SINGAPORE - Madam Kelly Chong, 42, has lived in Geylang Serai for more than 10 years, but yesterday was the first time she got a glimpse of its history.
The head of regional sales in a German company was one of 40 people who went on a 21/2- hour walking trail of landmarks in the area, including places of worship such as the Soon Thian Keing Temple.
They also visited the pre-war shophouses at Lorong 24A Geylang, now home to businesses such as a dance studio and cafe, and Chinese clan associations.
The trail was developed by the Geylang Serai grassroots organisations, the Integration and Naturalisation Champions (INC) - which helps to welcome new immigrants here - and the National Heritage Board. It was launched yesterday at Khadijah Mosque by Dr Fatimah Lateef, an MP for Marine Parade GRC, as part of the Singapore HeritageFest.
Mr Lee Hong Ping, organising chairman of the INC committee, said this is the first time that a trail has been created for Geylang Serai. "Most people think of the area for its food and shophouses, but there's much more," he said. More than 120 buildings in the area house religious groups, volunteer welfare organisations and clan associations, he said.

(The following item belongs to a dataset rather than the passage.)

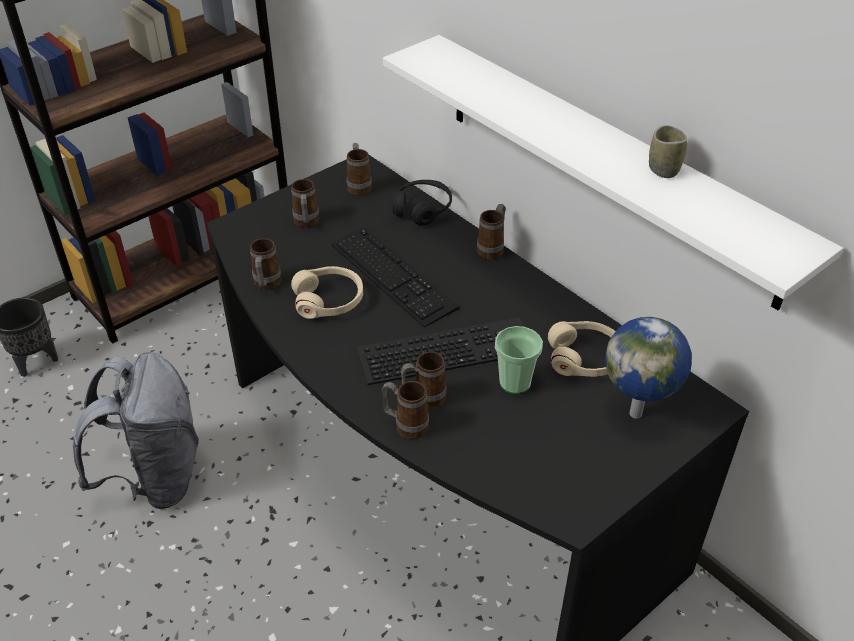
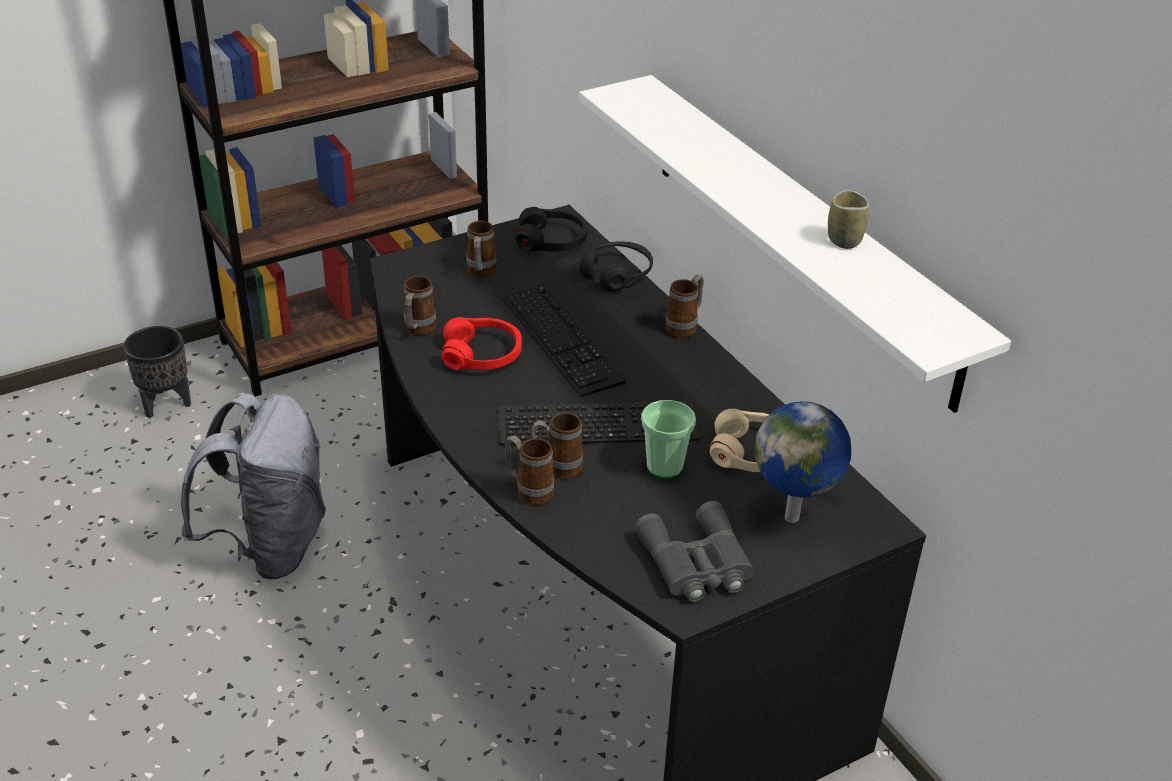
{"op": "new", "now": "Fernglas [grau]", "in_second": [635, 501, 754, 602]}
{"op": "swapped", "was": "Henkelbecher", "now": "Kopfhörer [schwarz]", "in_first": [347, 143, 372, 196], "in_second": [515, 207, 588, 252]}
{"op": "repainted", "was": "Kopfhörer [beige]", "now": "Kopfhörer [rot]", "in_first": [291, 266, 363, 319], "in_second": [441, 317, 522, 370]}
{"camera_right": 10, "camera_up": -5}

"We're trying to introduce to people what goes on inside these places," he added.
The trail features 13 heritage spots such as the former Geylang Fire Station, which opened in 1929, and the former Queen's Theatre, a cinema which closed in 1982.

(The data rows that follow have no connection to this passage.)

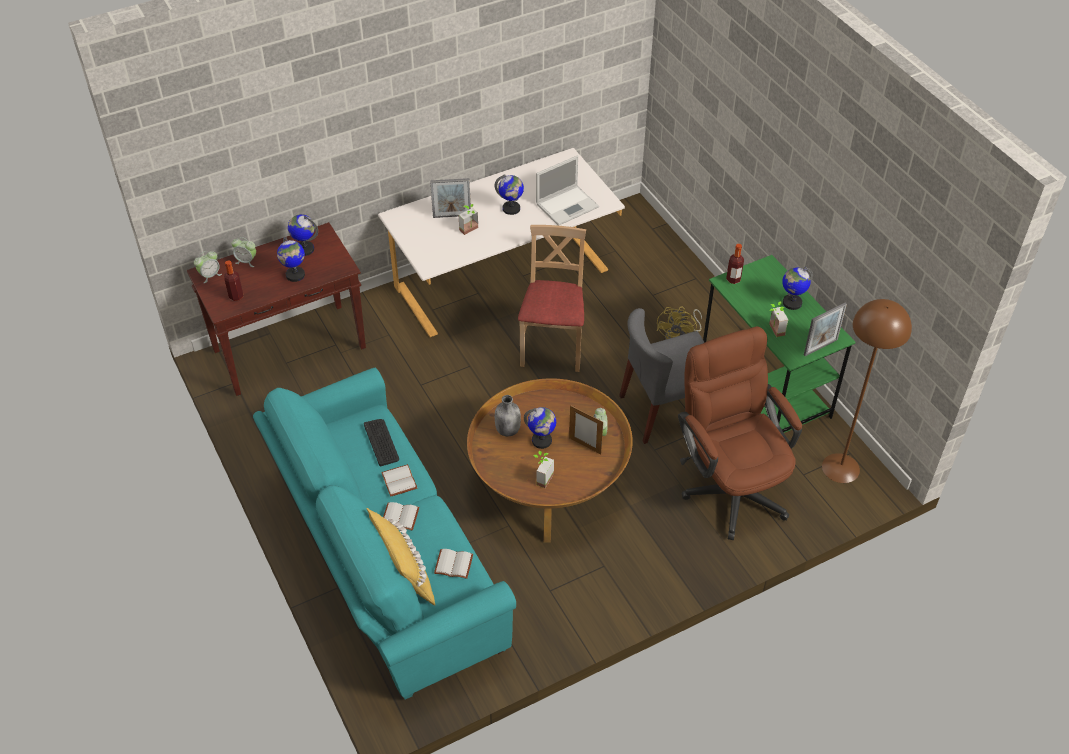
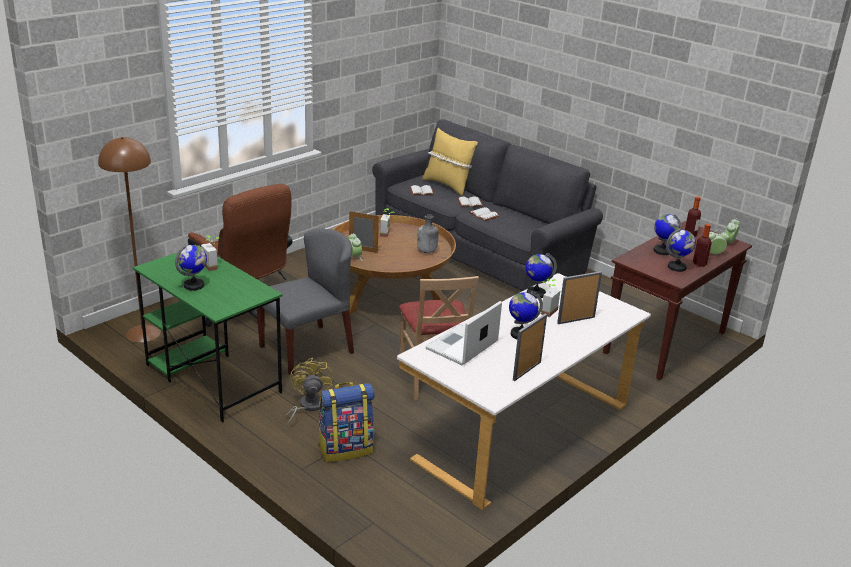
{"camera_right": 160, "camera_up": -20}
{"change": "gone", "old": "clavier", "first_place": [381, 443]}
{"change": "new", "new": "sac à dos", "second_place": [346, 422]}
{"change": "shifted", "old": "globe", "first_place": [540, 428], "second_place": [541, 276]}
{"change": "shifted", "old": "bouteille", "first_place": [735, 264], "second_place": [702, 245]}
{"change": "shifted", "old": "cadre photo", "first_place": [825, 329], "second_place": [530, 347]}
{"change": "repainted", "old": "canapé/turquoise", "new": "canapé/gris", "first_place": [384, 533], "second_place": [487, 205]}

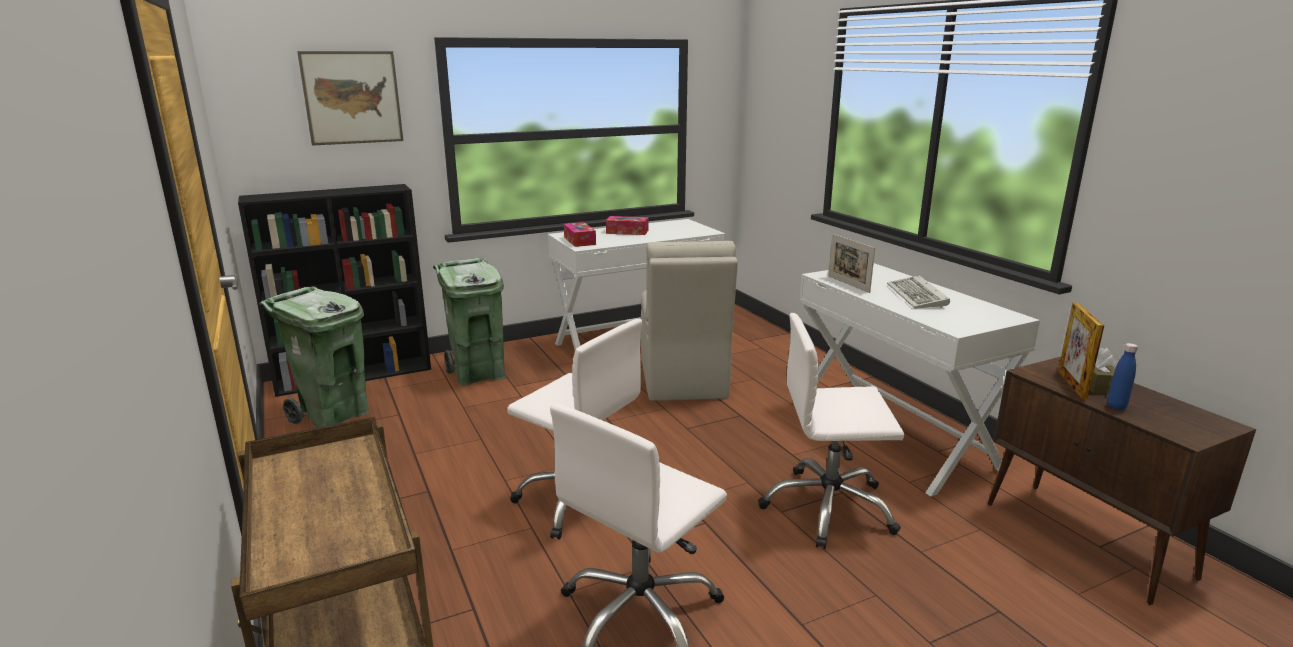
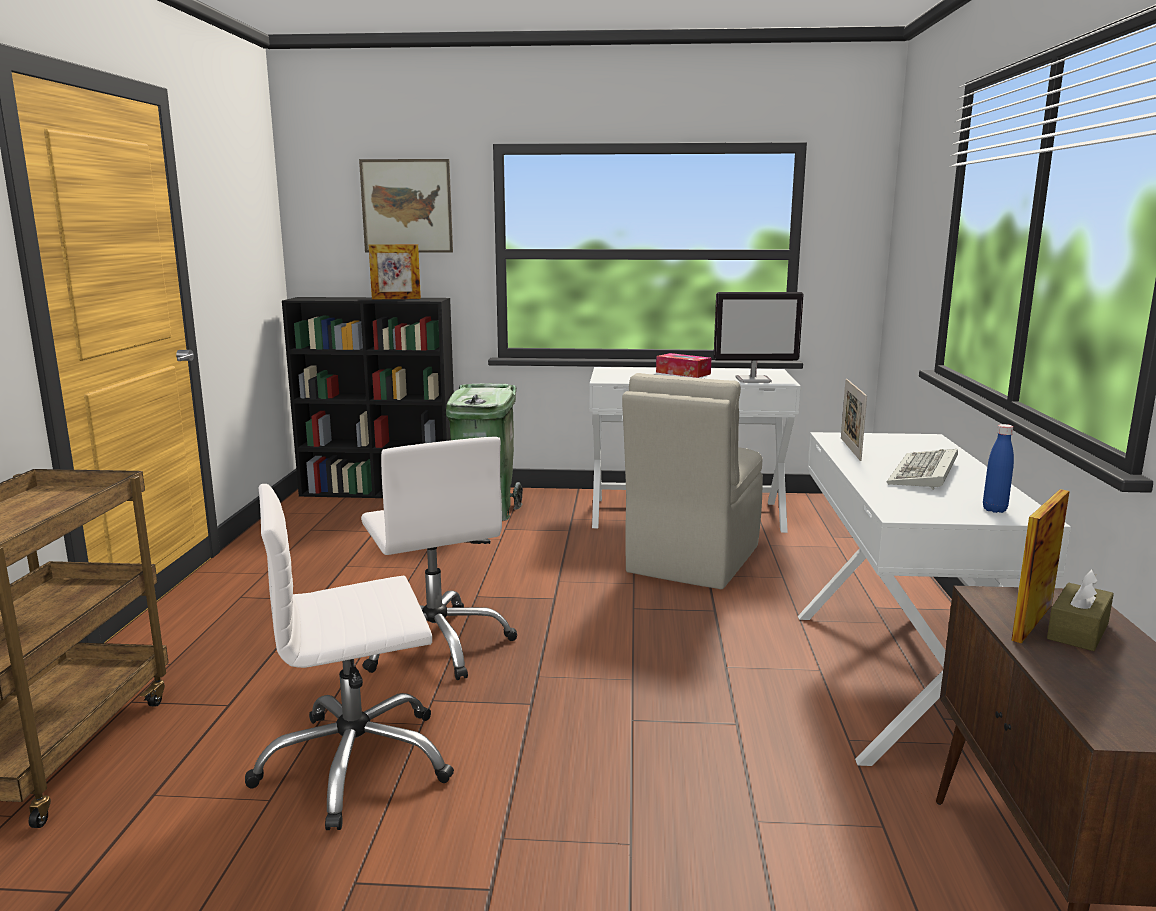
{"camera_right": 30, "camera_up": -5}
{"change": "gone", "old": "poubelle/vert", "first_place": [314, 357]}
{"change": "gone", "old": "boîte à mouchoirs", "first_place": [580, 234]}
{"change": "gone", "old": "chaise de bureau/blanc", "first_place": [831, 431]}
{"change": "new", "new": "cadre photo", "second_place": [395, 271]}
{"change": "new", "new": "écran d'ordinateur", "second_place": [759, 337]}
{"change": "shifted", "old": "bouteille/bleu", "first_place": [1122, 376], "second_place": [998, 468]}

It also showcases 10 famous food places, such as durian stalls at Lorong 36 Geylang and stalls selling wonton mee and putu piring (steamed flour cakes with coconut filling) at the Haig Road Cooked Food Centre.
The public can take part in guided tours conducted once a month by volunteer guides.
Madam Chong, a Hakka, found the visit to the Char Yong Association, a Hakka clan association, most memorable. "I know a bit about Hakka culture from my parents, but not much. So it was quite insightful to hear about the traditional Hakka trades in Singapore's early days, such as pawnbroking," she said.